### Extract provided
--- START ---
4.4. Clinical Parameters

Blood pressure was measured using a sphygmomanometer (Nebucor, Cuautitlan Izcall, Mexico, model HL-888JA), according to the Clinical Practice Guide for the Diagnosis and Treatment of Arterial Hypertension [51]. These evaluations were conducted at each appointment throughout the 12-week intervention. The TCSS, BEST questionnaire, Bristol scale, and Diabetes 39 Quality-of-Life questionnaire [43] were administered at both the beginning and end of the study.

4.5. Biochemical Parameters

Fasting triglycerides (TGs), high-density lipoprotein cholesterol (HDL-C), low-density lipoprotein cholesterol (LDL-C), glucose, HbA1c, neutrophils, and lymphocyte levels were obtained for each participant. The TG/HDL ratio was determined by dividing the serum triglyceride concentration by the serum HDL-C concentration, while the neutrophil/lymphocyte ratio was obtained by dividing the absolute neutrophil concentration by the absolute lymphocyte concentration [40].

4.6. Sensorimotor Processing: RDD of the H-Reflex

The RDD of the H-reflex test was performed through a bar electrode (MFI Medical, San Diego, CA, USA) connected to a bipolar constant current electrical stimulator (Digitimer DS8R, Digitimer, Hertfordshire, UK). The motor responses were recorded using surface electrodes (3M) connected to the signal acquisition and amplification system (LabChart and PowerLab 8/35, ADInstruments, Sydney, Australia). The signals were sampled at 10 kHz (band-pass filter of 0.5–500 Hz) and were stored on a computer for offline analysis. Once the recording and stimulation sites were identified, the subject’s skin was cleaned with an isopropyl alcohol pad. Micropore^® adhesive tape (Micropore, Elkton, MD, USA) was used to improve contact of the electrodes with the subjects’ skin. The electrodes for recording the H-reflex were placed as follows: the anode at the level of the Achilles tendon and the cathode above the inverted “V” between the calf muscles (gastrocnemius). The reference electrode was then placed 4 cm above the cathode. The electric pulse was applied to the skin behind the knee (popliteal fossa). First, the electrical stimulus (square pulse, 1 ms duration) was delivered every 10 s. The test started with an intensity of 0 mV, and pulses were given every 0.5 mV until the H-reflex (latency between 30 and 45 ms) exhibited a plateau or its amplitude decreased after two consecutive pulses. If the electrical pulse caused discomfort at any stimulus intensity, the test was terminated. Then, stimulus intensity vs. amplitude plots were created to identify the stimulus intensity at which the H-wave reached 40% of its maximum amplitude. This intensity was then applied for the RDD of the H-reflex protocol. Subsequently, 10 pulses were applied at 0.1 Hz as a control of the amplitude of the H-reflex, followed by three trains of five pulses each at stimulation frequencies of 1, 5, and 10 Hz. The interval between each pulse train was at least 30 s. The electrophysiological recordings were analyzed with Clampfit 10.0 software. The ratio of the amplitude of the H2 … H10/H1 pulses for 0.1 Hz, as well as of H2 … H5/H1 for 1, 5, and 10 Hz, were determined and averaged to establish the RDD of the H-reflex. A ratio ≥ 0.5 at stimulation frequencies ≥ 1 Hz was considered to be an indicator of the dysfunction in spinal somatosensory processing [14].
--- END ---
(Transcribed page contents)
--- START ---
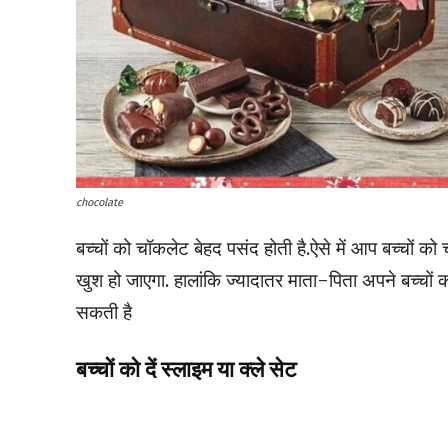
chocolate
बच्चों को चॉकलेट बेहद पसंद होती है.ऐसे में आप बच्चों क
खुश हो जाएगा. हालांकि ज्यादातर माता-पिता अपने बच्चों क
सकती है
बच्चों को दें स्लाइम या क्ले सेट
--- END ---
According to the methods text, at what sampling rate were the H-reflex signals recorded?

### Finished task
10 kHz